They said I should pray about it and hear what God says. One of them even said that sometimes he just drives around praying and listening to God for hours because he just likes God’s presence. That sounds a little bit crazy. Who’s got time for that? And I feel like if I did that I’d just be hearing my own voice.
But is that attitude why I just don’t feel him?
I replied that I wish that I could hear God’s voice, but that instead, my faith is very one sided and often regrettably emotionless. And I just don’t have the patience to wait for hours to hear God. I just think of all the things that I need to be doing. Plus, in the past when I did carve out that time, I feel like I might have heard God’s thoughts until I just concluded that they were my own. I felt like he didn’t show up so I just had to grit my teeth and simply decide to believe He was there with sheer willpower.
And this made my day even more heavy and pensive. I try to base my whole life on this faith but I don’t even have the will power or even know how to pray right. I felt like I was doing this whole Christianity thing pretty poorly.
Then the guy said something else crazy. He said, “Sometimes you have to rebuke all the distractions in Jesus’ name.”
That was weird.
But, the next day I was still feeling really unsettled so I decided to just try it. I got home from lunch and realized I had two hours before my next thing.

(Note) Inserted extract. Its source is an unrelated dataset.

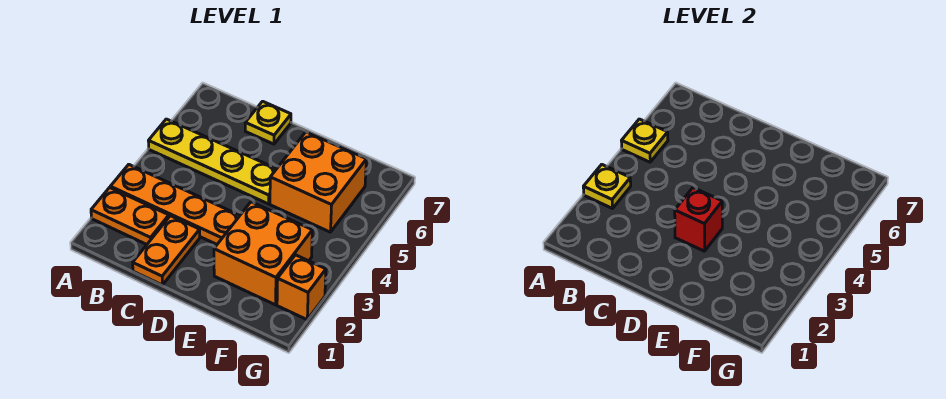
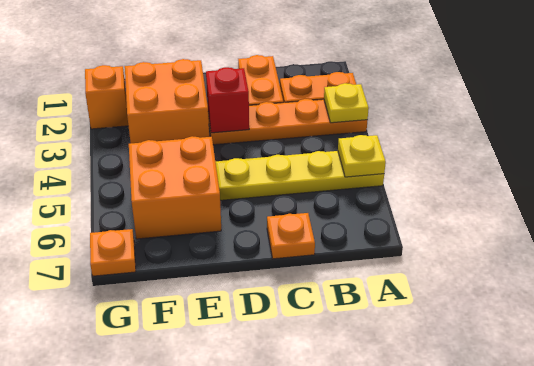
yellow 1x1 plate [245,101,291,144] -> orange 1x1 plate [267,213,315,259]
none -> orange 1x1 plate [90,229,136,276]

So I gritted my teeth, then released them, and dedicated the time to prayer.
To spare you the whole story I listened to some Bible on my Bible App, I had a couple songs come into my head and I listened to those. I tried to listen to God’s voice. I prayed that God would speak and tried to clear my head of any other voices. I even “rebuked” them in Jesus’ name. I tried to do it boldly, even though I felt silly.
And it really felt like I started to hear from God. Some images appeared in my head that felt very applicable, and the songs seemed to speak to what God was doing in me. It was really sweet.
We were having this kind and tender dialogue, almost as if He were a friend showing me pics on his phone, and then showing me different songs He was excited about. But all of it was to show me the sweet things He was doing in me.
But there came a point when something happened– and this is the whole reason I’m writing this blog. There came a point that really practical, logical thoughts entered my head, This is you just thinking up this stuff. It’s not really God at all. Remember, you have a logical mind and a logical faith.
I had “rebuked” thoughts like this over the past hour and a half but this time I realized that I just liked the other thoughts better. I liked the sweet presence and dialogue with God better.
So I let go of the other stuff and got back to talking to sweet voice of God.
And since then, the memory of that sweet time is enough to make me put aside all the pressing voices and tasks and productivity, because that time with him was worth it.